Auf den vielen Seiten der Großen Anfrage findet man leider nichts Eigenes dazu, aber es gibt viele Modellprojekte, die nach der Evaluierung sicher auch in die Fläche können. So begrüßen wir beispielsweise die Idee der Bürgermeisterinnen und Bürgermeister für Stipendien für Medizinstudenten, die später als Landärzte aktiv werden wollen. Schön, dass Sie dieser Forderung nachkommen.
Auch die Projekte „Sei Arzt. In Praxis. Leb‘ Hessen!“ der KV, „Landarztpartie“, Weiterbildungsverbünde, Niederlassungsförderung etc. sind gute Projekte, aber weder die Idee noch die alleinige Verantwortung der Landesregierung.
Neben dem Hausärztemangel ist es derzeit in Hessen praktisch unmöglich, gerade Fachärzte aufs Land zu bekommen. Egal ob HNO-, Nervenärzte, Augenchirurgen, Kinder- und Jugendpsychiater, die Liste lässt sich lang erweitern. Das zeigt auch der 100-seitige Anhang der Auflistung der KV-Daten in der Großen Anfrage. Hier gibt es viel Diskussionspotenzial. Die zehn Minuten Redezeit reichen eigentlich auch nicht aus, um die vielen wichtigen Themen anzusprechen.

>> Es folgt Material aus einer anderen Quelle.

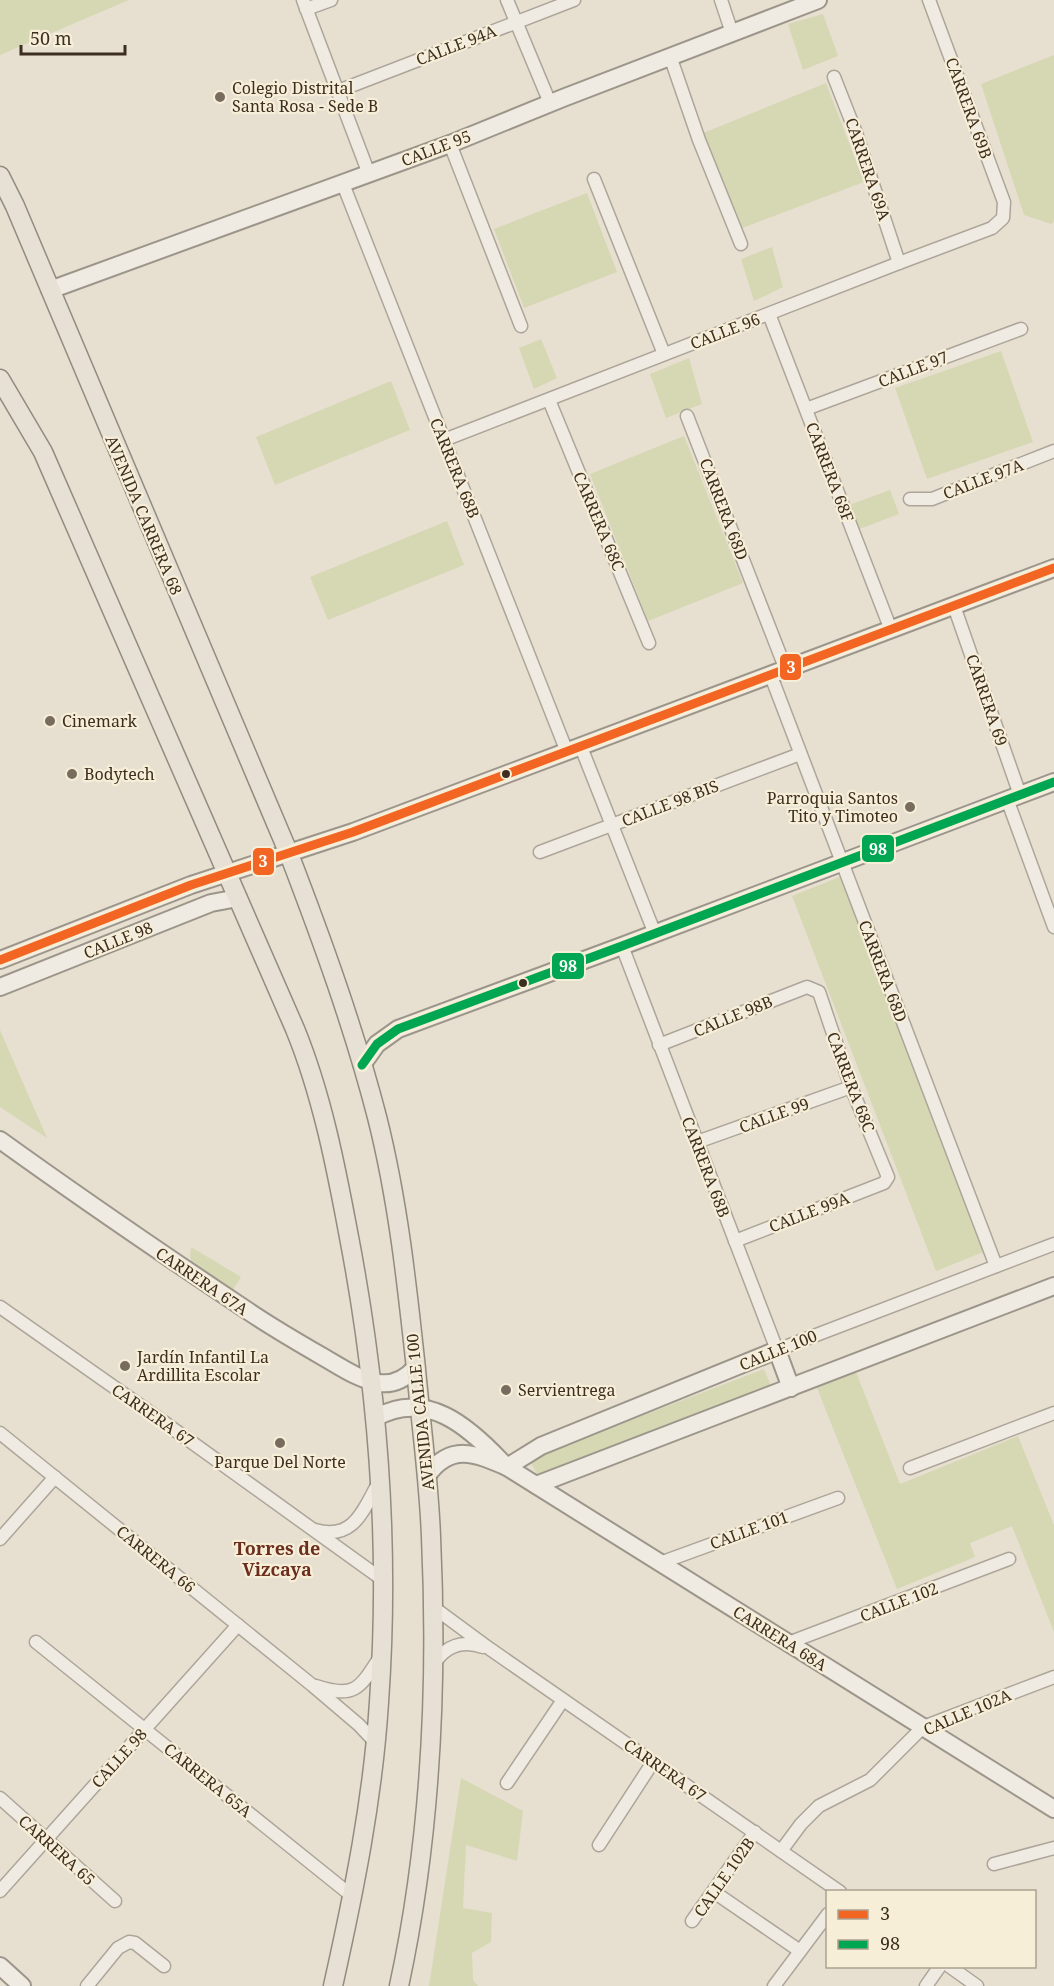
<svg xmlns="http://www.w3.org/2000/svg" width="1054" height="1986" viewBox="0 0 1054 1986" font-family="'Noto Serif',serif">
	<rect width="100%" height="100%" fill="#e7e0d1"/>
	<g fill="#d6d7b3">
		<path d="M0 0H129L0 55Z"/>
		<path d="M823 14 838 56 803 70 788 24Z"/>
		<path d="M1054 55V222L1051 224 1024 215 981 84Z"/>
		<path d="M826 83 864 182 737 230 701 134Z"/>
		<path d="M587 193 617 272 524 308 494 229Z"/>
		<path d="M772 247 783 287 754 301 741 259Z"/>
		<path d="M541 339 557 378 534 389 519 348Z"/>
		<path d="M1001 351 1033 442 927 479 895 388Z"/>
		<path d="M689 358 702 404 666 418 650 374Z"/>
		<path d="M391 381 410 430 275 485 256 437Z"/>
		<path d="M684 436 743 583 648 621 590 474Z"/>
		<path d="M890 490 899 514 857 530 849 505Z"/>
		<path d="M447 521 464 565 328 620 310 577Z"/>
		<path d="M842 876 986 1251 936 1271 792 896Z"/>
		<path d="M0 1030 47 1138 0 1107Z"/>
		<path d="M191 1247 241 1277 233 1290 192 1264 190 1255Z"/>
		<path d="M764 1369 771 1386 537 1474 529 1459Z"/>
		<path d="M856 1372 900 1484 1018 1436 1054 1525V1632L1012 1526 970 1543 975 1557 897 1589 817 1388Z"/>
		<path d="M461 1778 523 1811 517 1861 466 1845 463 1908 492 1913 491 1942 472 1953 473 1980 478 1986H429Z"/>
	</g>
	<g fill="none" stroke-linecap="round" stroke-linejoin="round">
		<defs>
			<g id="street">
				<path d="M303 0 369 174"/>
				<path d="M507 0 550 103"/>
				<path d="M721 0 732 33"/>
				<path d="M306 9 331 0"/>
				<path d="M670 56 699 140 741 244"/>
				<path d="M834 77 856 133 899 263"/>
				<path d="M338 91 574 0"/>
				<path d="M450 144 521 326"/>
				<path d="M594 179 664 354"/>
				<path d="M343 184 567 752"/>
				<path d="M769 314 891 630"/>
				<path d="M549 400 649 643"/>
				<path d="M806 409 1021 329"/>
				<path d="M687 416 786 670"/>
				<path d="M444 440 899 263 992 228 1003 218 1004 202 929 0"/>
				<path d="M910 499H932L1054 451"/>
				<path d="M954 606 1020 795"/>
				<path d="M771 676 996 1266"/>
				<path d="M581 747 655 934"/>
				<path d="M1007 799 1054 927"/>
				<path d="M540 852 800 754"/>
				<path d="M622 946 777 1350 1054 1244"/>
				<path d="M659 1045 807 987 819 992 851 1087 888 1177 884 1183 735 1241"/>
				<path d="M697 1142 851 1087"/>
				<path d="M0 1307 165 1423 383 1580"/>
				<path d="M0 1433 312 1685 359 1725 376 1743"/>
				<path d="M910 1468 1054 1413"/>
				<path d="M315 1530C354 1541 363 1510 379 1482"/>
				<path d="M0 1539 55 1477"/>
				<path d="M660 1563 838 1498"/>
				<path d="M433 1607 490 1649 840 1892"/>
				<path d="M36 1642 352 1896"/>
				<path d="M788 1643 1009 1559"/>
				<path d="M434 1664C446 1645 463 1640 483 1647"/>
				<path d="M316 1686C355 1699 360 1688 380 1657"/>
				<path d="M507 1783 563 1700"/>
				<path d="M0 1798 115 1901"/>
				<path d="M599 1845 653 1762"/>
				<path d="M781 1851 801 1824 819 1806 870 1780 923 1727 1054 1677"/>
				<path d="M994 1864 1054 1848"/>
				<path d="M0 1891 238 1625"/>
				<path d="M714 1892 800 1951"/>
				<path d="M692 1921 755 1832"/>
				<path d="M949 1966 977 1986"/>
				<path d="M87 1986 118 1948 129 1942 135 1943 164 1966"/>
				<path d="M774 1986 828 1914"/>
				<path d="M926 1986 940 1966"/>
			</g>
			<g id="secondary">
				<path d="M50 290 450 144 563 98 818 0"/>
				<path d="M0 960 191 885 353 832 1054 568"/>
				<path d="M0 987 211 903 238 898"/>
				<path d="M362 1065 377 1044 398 1029 622 946 1054 782"/>
				<path d="M0 1140C82 1199 164 1255 248 1311 273 1328 299 1343 325 1358 342 1368 360 1380 379 1383 394 1385 406 1378 415 1368"/>
				<path d="M375 1418C426 1389 468 1426 502 1462"/>
				<path d="M507 1467 541 1446 777 1350 791 1388"/>
				<path d="M427 1476C450 1443 475 1453 507 1467L1054 1809"/>
				<path d="M536 1485 1054 1286"/>
				<path d="M0 1966 22 1986"/>
			</g>
			<g id="primary">
				<path d="M0 176 15 206 289 854C322 940 354 1028 377 1117 398 1200 407 1285 416 1369 421 1425 429 1481 431 1537 438 1688 431 1838 399 1986"/>
				<path d="M0 379 43 452 295 1029C322 1095 336 1167 349 1237 378 1389 390 1547 379 1702 373 1798 354 1892 333 1986"/>
			</g>
		</defs>
		<use href="#street" stroke="#ada599" stroke-width="15"/>
		<use href="#secondary" stroke="#9c958a" stroke-width="20"/>
		<use href="#primary" stroke="#928b80" stroke-width="21"/>
		<use href="#street" stroke="#efebe3" stroke-width="12"/>
		<use href="#secondary" stroke="#efebe3" stroke-width="16"/>
		<use href="#primary" stroke="#e6e1d4" stroke-width="18"/>
		<defs>
			<path id="bus-1" d="M0 960 191 885 353 832 1054 568"/>
			<path id="bus-2" d="M362 1065 377 1044 398 1029 622 946 1054 782"/>
		</defs>
		<use href="#bus-1" stroke="#f7eed8" stroke-width="14"/>
		<use href="#bus-2" stroke="#f7eed8" stroke-width="14"/>
		<use href="#bus-1" stroke="#f26522" stroke-width="9"/>
		<use href="#bus-2" stroke="#00a651" stroke-width="9"/>
	</g>
	<g fill="#786c5e" stroke="#f7eed8" stroke-width="2">
		<circle cx="220" cy="97" r="6"/>
		<circle cx="50" cy="721" r="6"/>
		<circle cx="72" cy="774" r="6"/>
		<circle cx="910" cy="807" r="6"/>
		<circle cx="125" cy="1366" r="6"/>
		<circle cx="506" cy="1390" r="6"/>
		<circle cx="280" cy="1443" r="6"/>
	</g>
	<g fill="#3d2e20" stroke="#f7eed8" stroke-width="2">
		<circle cx="506" cy="774" r="5"/>
		<circle cx="523" cy="983" r="5"/>
	</g>
	<g text-anchor="middle" dominant-baseline="central" stroke-width="4.5" stroke-linejoin="round" paint-order="stroke">
		<g font-size="16" fill="#3d2e20" stroke="#f7eed8">
			<text transform="translate(456 45) rotate(-21)">CALLE 94A</text>
			<text transform="translate(969 108) rotate(70)">CARRERA 69B</text>
			<text transform="translate(436 148) rotate(-21)">CALLE 95</text>
			<text transform="translate(868 169) rotate(71)">CARRERA 69A</text>
			<text transform="translate(725 331) rotate(-21)">CALLE 96</text>
			<text transform="translate(913 369) rotate(-21)">CALLE 97</text>
			<text transform="translate(455 468) rotate(68)">CARRERA 68B</text>
			<text transform="translate(830 472) rotate(69)">CARRERA 68F</text>
			<text transform="translate(983 479) rotate(-21)">CALLE 97A</text>
			<text transform="translate(724 509) rotate(69)">CARRERA 68D</text>
			<text transform="translate(144 515) rotate(67)">AVENIDA CARRERA 68</text>
			<text transform="translate(599 521) rotate(67)">CARRERA 68C</text>
			<text transform="translate(987 700) rotate(71)">CARRERA 69</text>
			<text transform="translate(670 803) rotate(-21)">CALLE 98 BIS</text>
			<text transform="translate(118 940) rotate(-22)">CALLE 98</text>
			<text transform="translate(883 971) rotate(69)">CARRERA 68D</text>
			<text transform="translate(733 1016) rotate(-22)">CALLE 98B</text>
			<text transform="translate(851 1082) rotate(69)">CARRERA 68C</text>
			<text transform="translate(774 1115) rotate(-20)">CALLE 99</text>
			<text transform="translate(706 1167) rotate(69)">CARRERA 68B</text>
			<text transform="translate(809 1212) rotate(-21)">CALLE 99A</text>
			<text transform="translate(202 1281) rotate(34)">CARRERA 67A</text>
			<text transform="translate(778 1350) rotate(-22)">CALLE 100</text>
			<text transform="translate(420 1412) rotate(-96)">AVENIDA CALLE 100</text>
			<text transform="translate(153 1415) rotate(35)">CARRERA 67</text>
			<text transform="translate(749 1530) rotate(-20)">CALLE 101</text>
			<text transform="translate(156 1559) rotate(39)">CARRERA 66</text>
			<text transform="translate(899 1602) rotate(-21)">CALLE 102</text>
			<text transform="translate(780 1638) rotate(32)">CARRERA 68A</text>
			<text transform="translate(967 1712) rotate(-23)">CALLE 102A</text>
			<text transform="translate(119 1758) rotate(-48)">CALLE 98</text>
			<text transform="translate(665 1770) rotate(35)">CARRERA 67</text>
			<text transform="translate(208 1780) rotate(39)">CARRERA 65A</text>
			<text transform="translate(57 1850) rotate(42)">CARRERA 65</text>
			<text transform="translate(724 1877) rotate(-55)">CALLE 102B</text>
		</g>
		<g font-size="16" fill="#3d2e20" stroke="#f7eed8" text-anchor="start">
			<text x="232" y="88">Colegio Distrital<tspan x="232" dy="18">Santa Rosa - Sede B</tspan></text>
			<text x="62" y="721">Cinemark</text>
			<text x="84" y="774">Bodytech</text>
			<text x="898" y="798" text-anchor="end">Parroquia Santos<tspan x="898" dy="18">Tito y Timoteo</tspan></text>
			<text x="137" y="1357">Jardín Infantil La<tspan x="137" dy="18">Ardillita Escolar</tspan></text>
			<text x="518" y="1390">Servientrega</text>
			<text x="280" y="1462" text-anchor="middle">Parque Del Norte</text>
		</g>
		<g font-size="18" font-weight="bold" fill="#6b2e1e" stroke="#f7eed8">
			<text x="277" y="1548">Torres de<tspan x="277" dy="21">Vizcaya</tspan></text>
		</g>
	</g>
	<g stroke="#f7eed8" stroke-width="2">
		<rect x="779" y="653" width="23" height="28" rx="6" fill="#f26522"/>
		<rect x="861" y="834" width="34" height="29" rx="6" fill="#00a651"/>
		<rect x="252" y="847" width="23" height="29" rx="6" fill="#f26522"/>
		<rect x="551" y="952" width="34" height="28" rx="6" fill="#00a651"/>
	</g>
	<g font-size="16" text-anchor="middle" font-weight="bold" fill="#fff">
		<text x="791" y="673">3</text>
		<text x="878" y="855">98</text>
		<text x="263" y="867">3</text>
		<text x="568" y="972">98</text>
	</g>
	<rect x="826" y="1890" width="210" height="78" fill="#f7eed8" stroke="#ada18e" stroke-width="1.5"/>
	<rect x="838" y="1910" width="30" height="9" fill="#f26522" stroke="#ada18e" stroke-width="1.5"/>
	<text x="880" y="1920" font-size="18" fill="#3d2e20">3</text>
	<rect x="838" y="1940" width="30" height="9" fill="#00a651" stroke="#ada18e" stroke-width="1.5"/>
	<text x="880" y="1950" font-size="18" fill="#3d2e20">98</text>
	<path d="M21 45v9h104v-9" fill="none" stroke="#3d2e20" stroke-width="3"/>
	<text x="30" y="45" font-size="18" fill="#3d2e20" stroke="#f7eed8" stroke-width="4.5" paint-order="stroke">50 m</text>
</svg>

Fakt ist aber, der Nachbesetzungsbedarf in diesen Arztgruppen ist für 2020 gewaltig. Dazu ein Beispiel: Die KV sucht gerade in Wolfhagen und in weiteren Praxen HNOÄrzte. Die Suche gestaltet sich aber äußerst schwierig. Neben dem Honorar und den finanziellen Anreizen sind z. B. die Rahmenbedingungen, die Infrastruktur und duale Modelle für Ehepaare ganz wichtig, um sich niederzulassen.
Auch die Sicherstellungsrichtlinie der KV geht darauf ein. Es gibt große strukturelle Unterschiede innerhalb Hessens. Deswegen ist der Strukturfonds der KV gut, um Rahmenbedingungen zu verbessern und die Attraktivität zu steigern. Aber auch hier vermisse ich Ihren originären und proaktiven Einsatz.